Par ailleurs, ce fléau touche également des adultes désespérés et écrasés par les difficultés de la vie. On citerait le cas d’une jeune femme âgée de 25 ans, originaire du village de Touila (délégation de Menzel Mhiri), et qui s’est immolée par le feu devant le siège du gouvernorat de Kairouan, et ce, pour protester conte le refus des responsables régionaux d’embaucher son mari, âgé de 40 ans, dans les chantiers temporaires. Lassée des fausses promesses, elle a fini par craquer, elle qui s’apprêtait à donner la vie au mois d’août 2023, a perdu la sienne par ce geste de désespoir !

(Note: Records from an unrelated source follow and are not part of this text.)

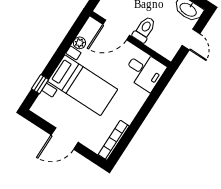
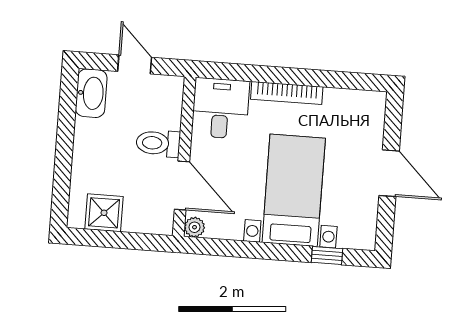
door: (191, 39) -> (135, 64), hinge flipped
plant: (80, 43) -> (194, 227), moved
bookcase: (114, 140) -> (287, 93), moved

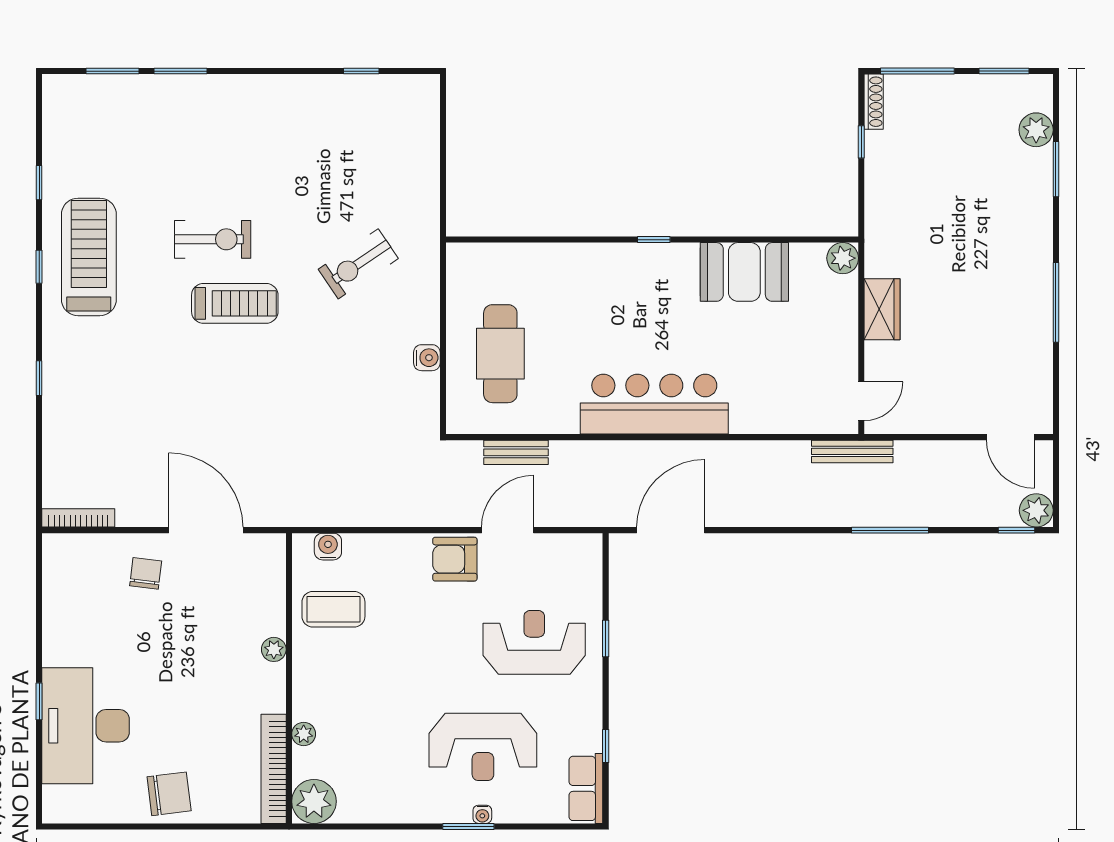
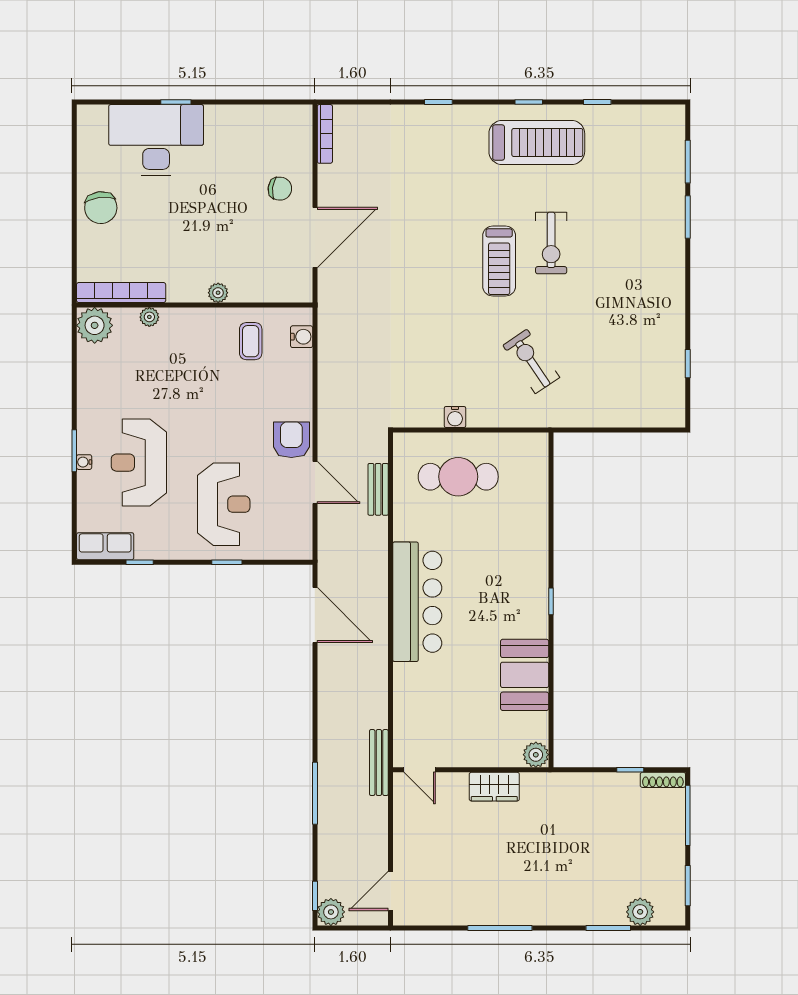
coffee table: (333, 609) -> (251, 341), width x0.73, depth x0.77

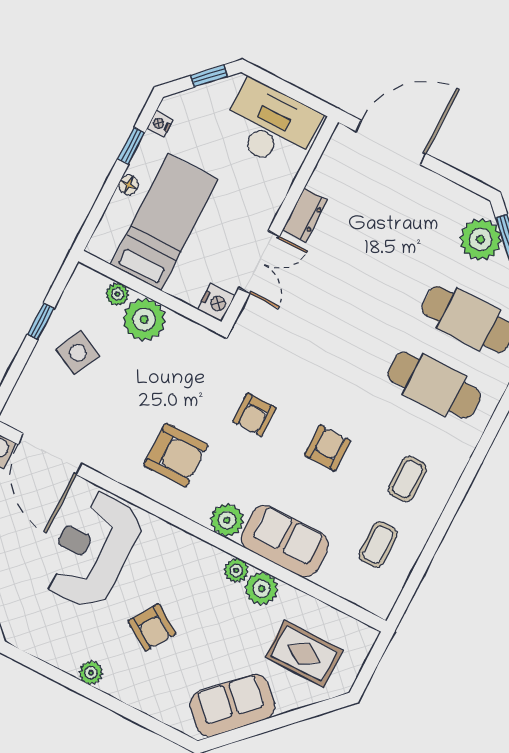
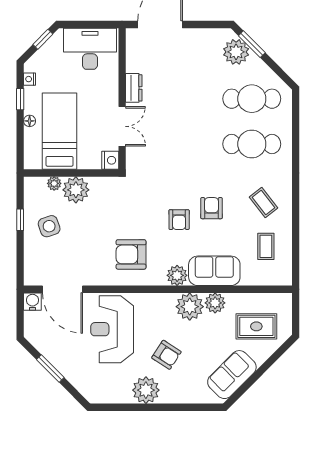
side table: (78, 353) -> (49, 226), turned 45
armchair: (254, 415) -> (179, 220), moved
armchair: (176, 455) -> (131, 254), turned 180
coffee table: (407, 479) -> (264, 202), turned -38
plant: (236, 570) -> (190, 307), width x1.87, depth x1.87
plant: (91, 673) -> (146, 390), width x1.88, depth x1.88

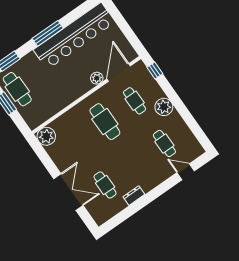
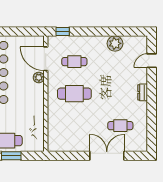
plant: (164, 107) -> (115, 43), moved
plant: (46, 136) -> (55, 144), removed
cafe table: (164, 143) -> (120, 62), removed
dresser: (134, 196) -> (143, 92), moved

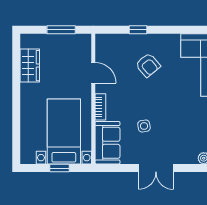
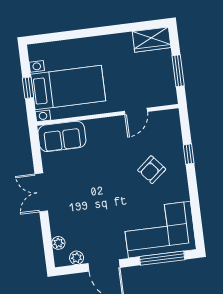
wardrobe: (30, 66) -> (152, 40), moved
bookcase: (100, 107) -> (100, 124), removed
side table: (144, 126) -> (85, 174), removed

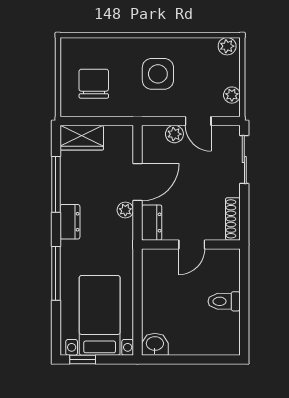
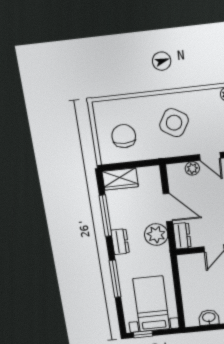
side table: (158, 74) -> (174, 123), turned 31
door: (138, 182) -> (168, 208), hinge flipped
plant: (125, 210) -> (156, 235), width x1.87, depth x1.87
washbasin: (155, 344) -> (209, 318), moved

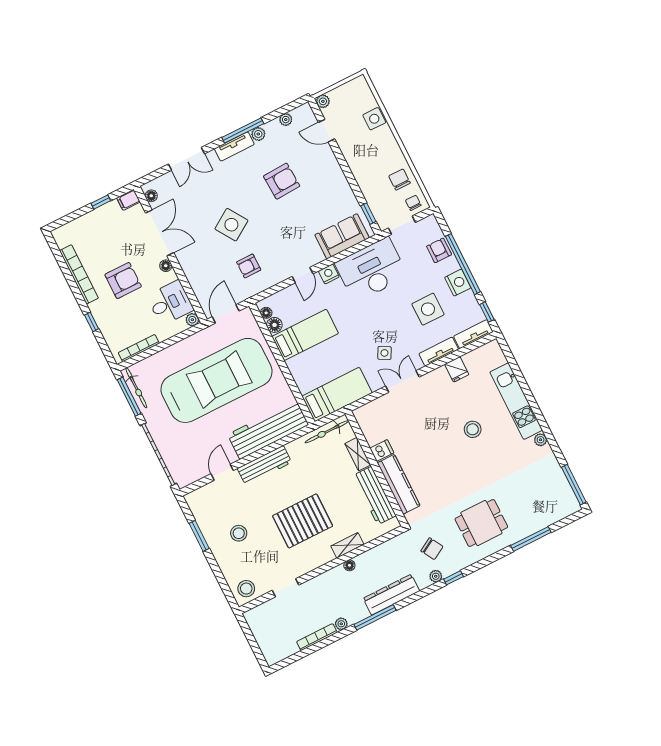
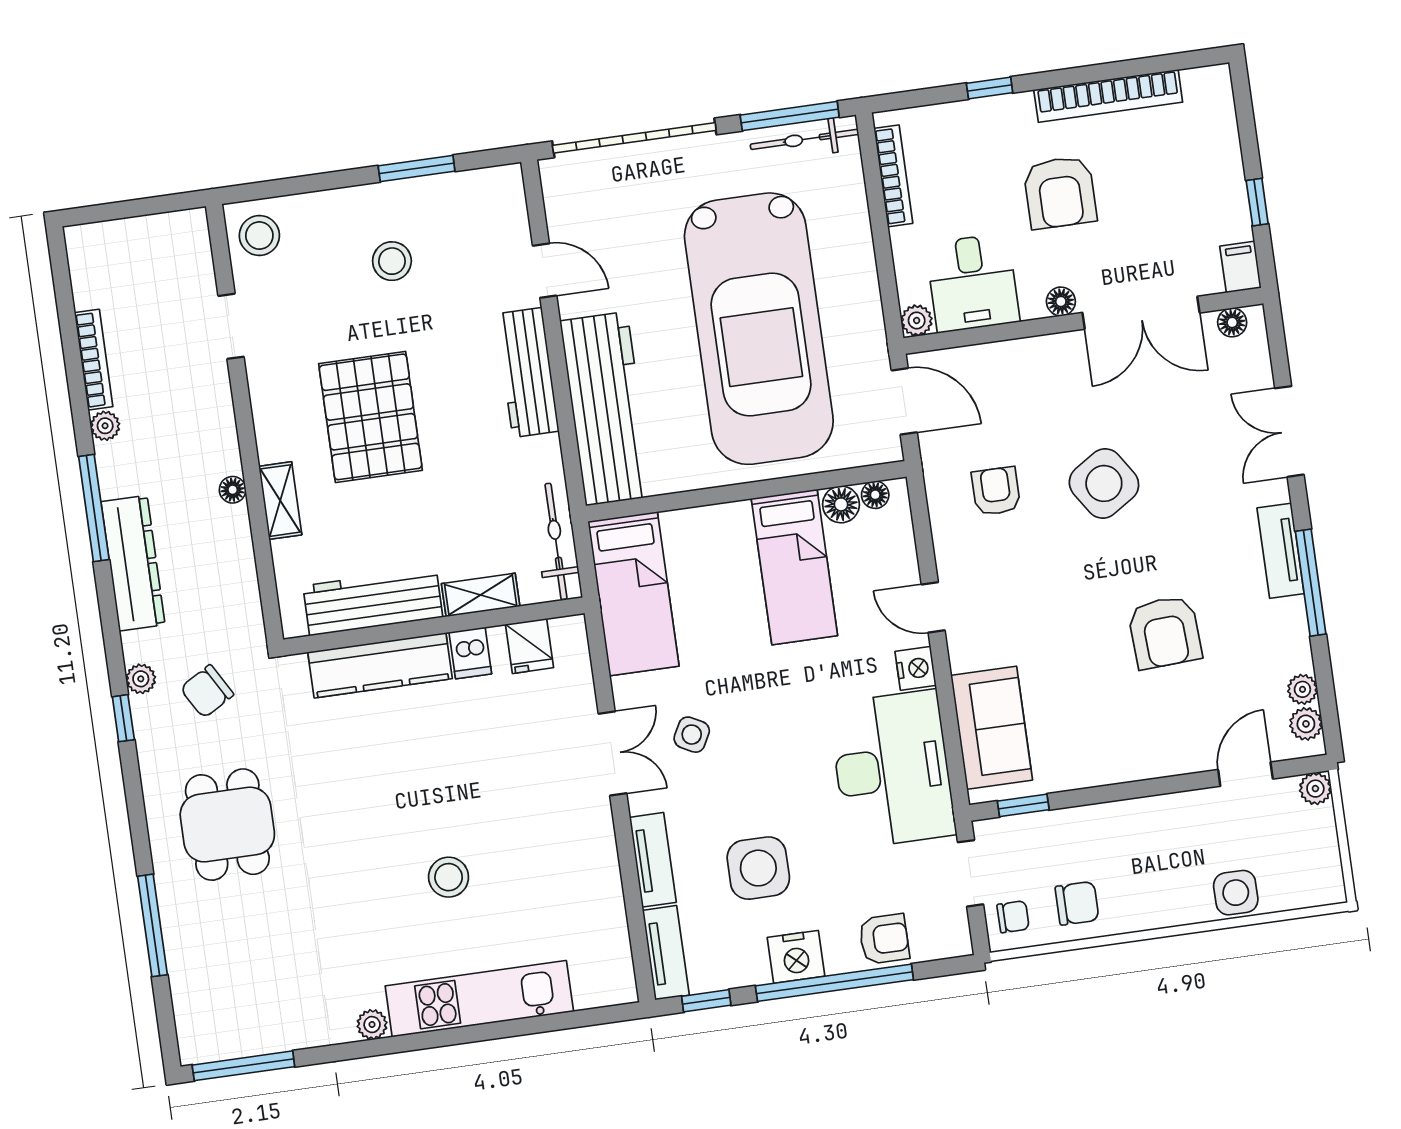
plant: (258, 134) -> (1306, 724), moved
fridge: (457, 369) -> (529, 646), moved, turned -90

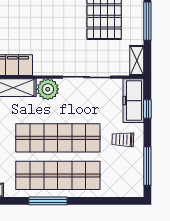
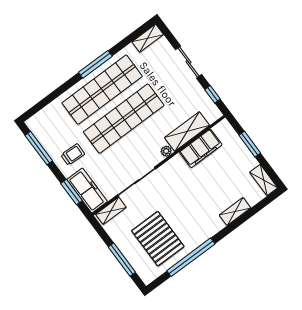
shelving: (137, 60) -> (111, 211), moved, turned 90
plant: (48, 89) -> (166, 151), width x0.53, depth x0.53
window: (147, 109) -> (71, 192), width x1.50

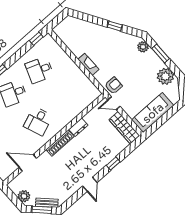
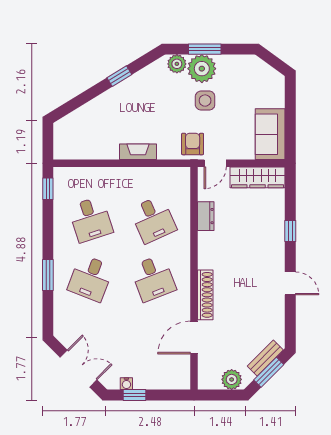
desk: (39, 70) -> (91, 219), turned -39
side table: (138, 74) -> (205, 101), added
plant: (165, 76) -> (202, 69), moved
desk: (64, 98) -> (153, 219), added
sofa: (153, 113) -> (270, 134), width x0.73
dresser: (78, 127) -> (206, 216), moved
shoe rack: (60, 143) -> (205, 295), moved

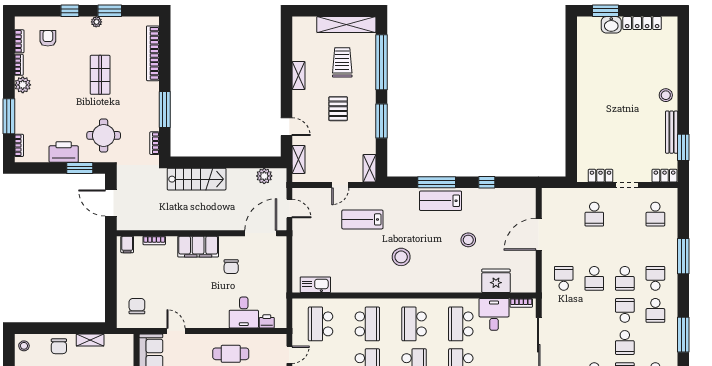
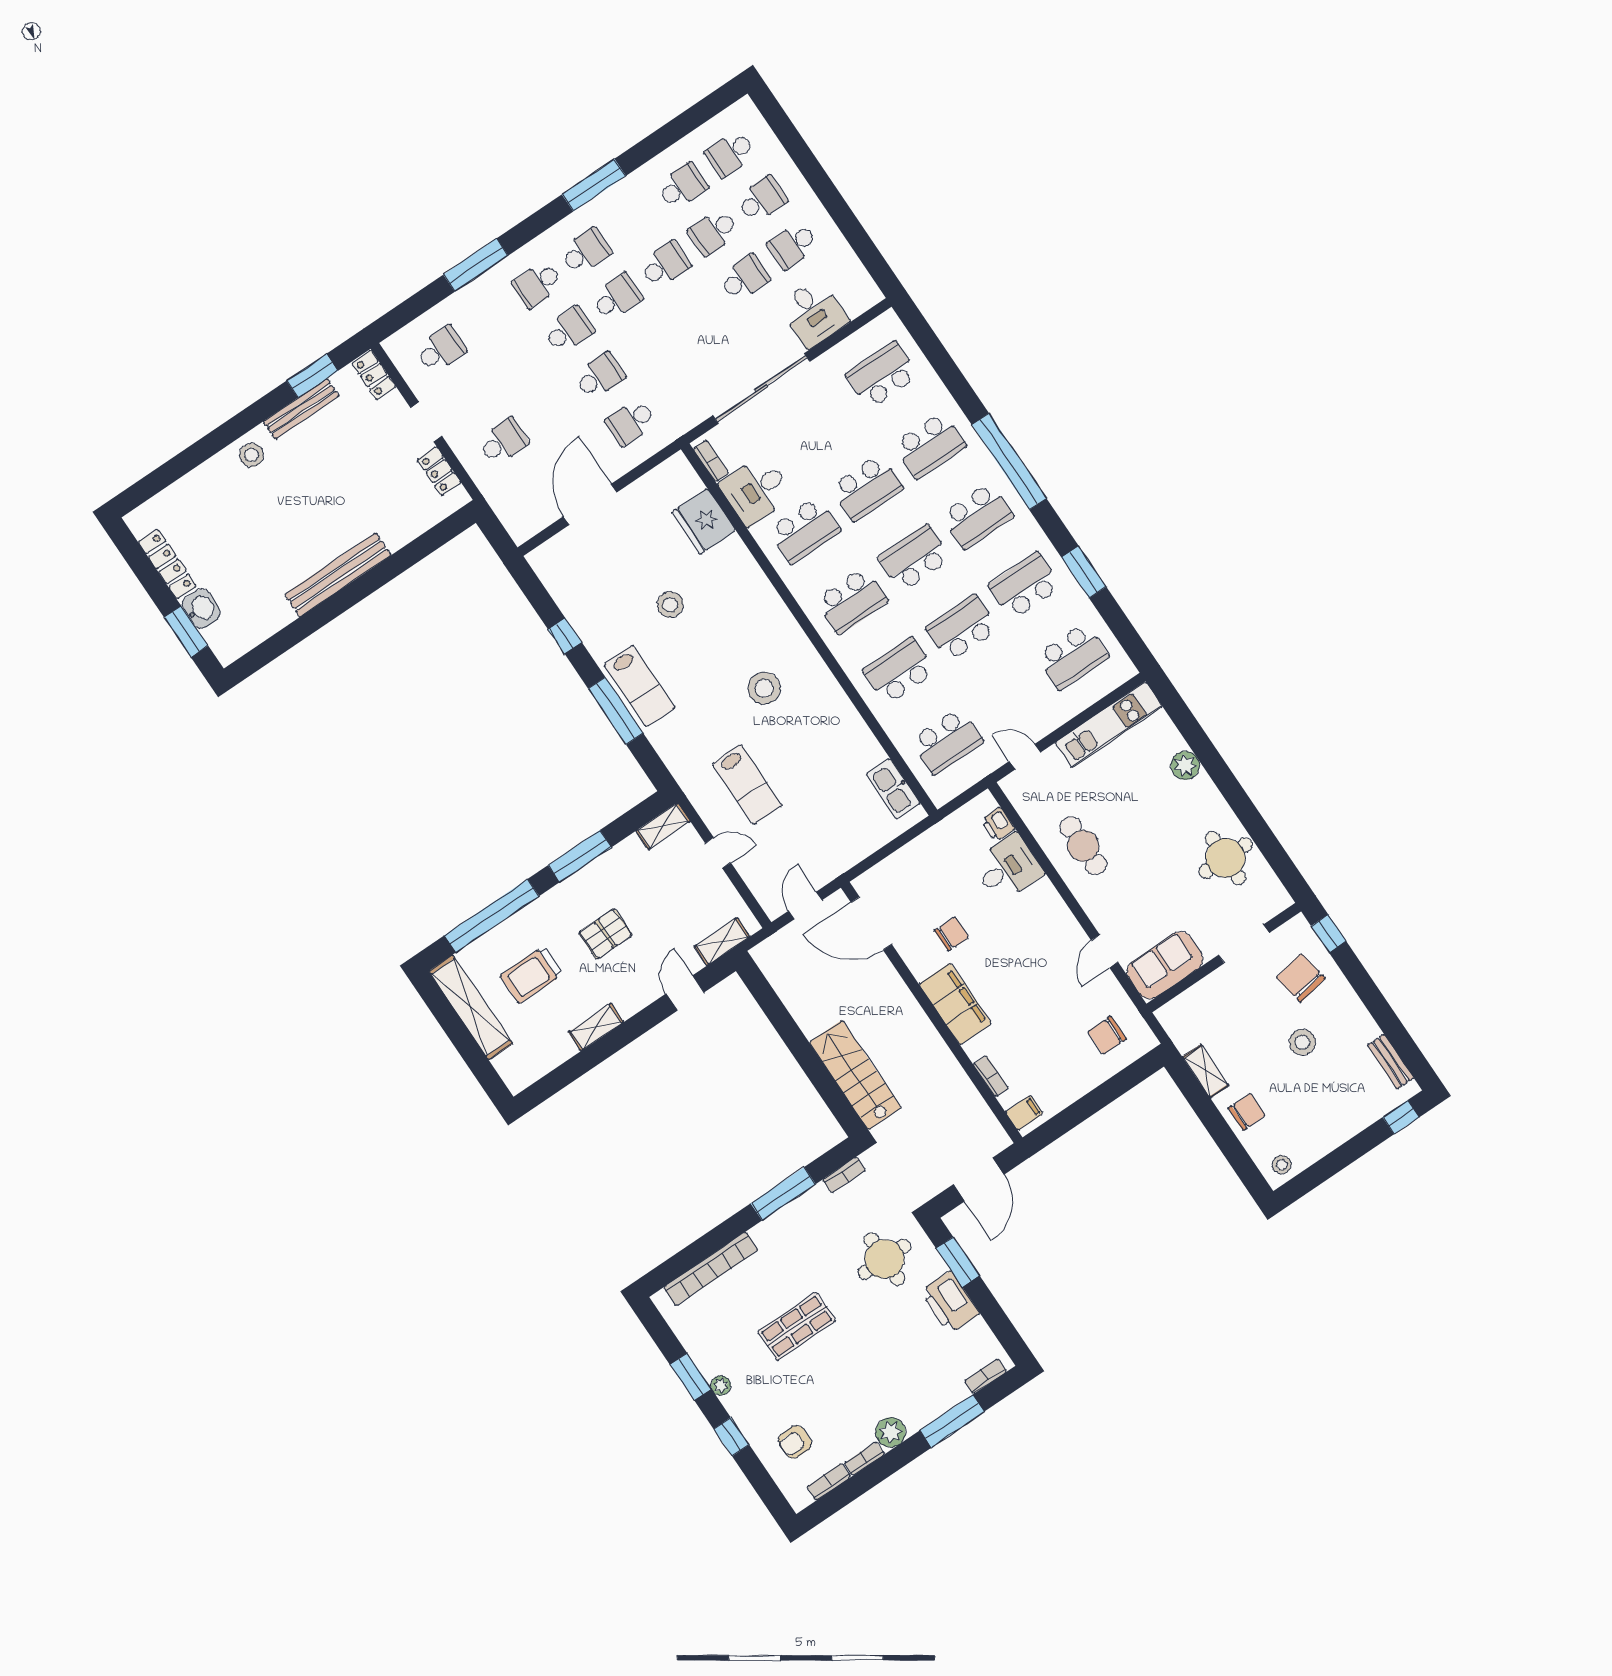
bench: (585, 97) -> (338, 575), added
plant: (264, 176) -> (782, 976), removed
door: (539, 234) -> (590, 504), swing flipped
school desk: (625, 310) -> (617, 297), turned 180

Où sont les cellules d’écoute ?
Interrogé sur le phénomène de suicide qui a concerné, entre 2023 et le premier mois de 2024, 12 cas, M. Radhouen Fatnassi, enseignant et activiste de la société civile, nous confie : «L’adolescence est une période de la vie extrêmement importante pour la formation de la personnalité, or elle est vécue généralement dans les frustrations, les privations et la souffrance. En outre, cette période peut durer beaucoup plus longtemps qu’on ne le croit, en raison d’une scolarité longue et difficile et de difficulté à trouver du travail ».
Par ailleurs, enchaîne-t-il, « l’absence de valeurs sociales et morales, le manque de liens solides, l’échec scolaire, la misère sociale et le manque d’encadrement favorisent ces comportements suicidaires. Et puis, le taux des établissements éducatifs où il existe des cellules d’écoute est très faible. Rares sont les cellules qui font preuve de dynamisme en donnant l’occasion aux adolescents d’exprimer leurs problèmes personnels…». Et d’ajouter, en conclusion : «Par le passé, les gens étaient nécessiteux, mais ne se suicidaient pas pour autant, car les liens sociaux et familiaux étaient solides, ce qui permettait de franchir l’adolescence sans gros problème… Ce n’est plus le cas aujourd’hui où le traitement médiatique du suicide a eu des répercussions néfastes sur des individus vulnérables et désemparés…».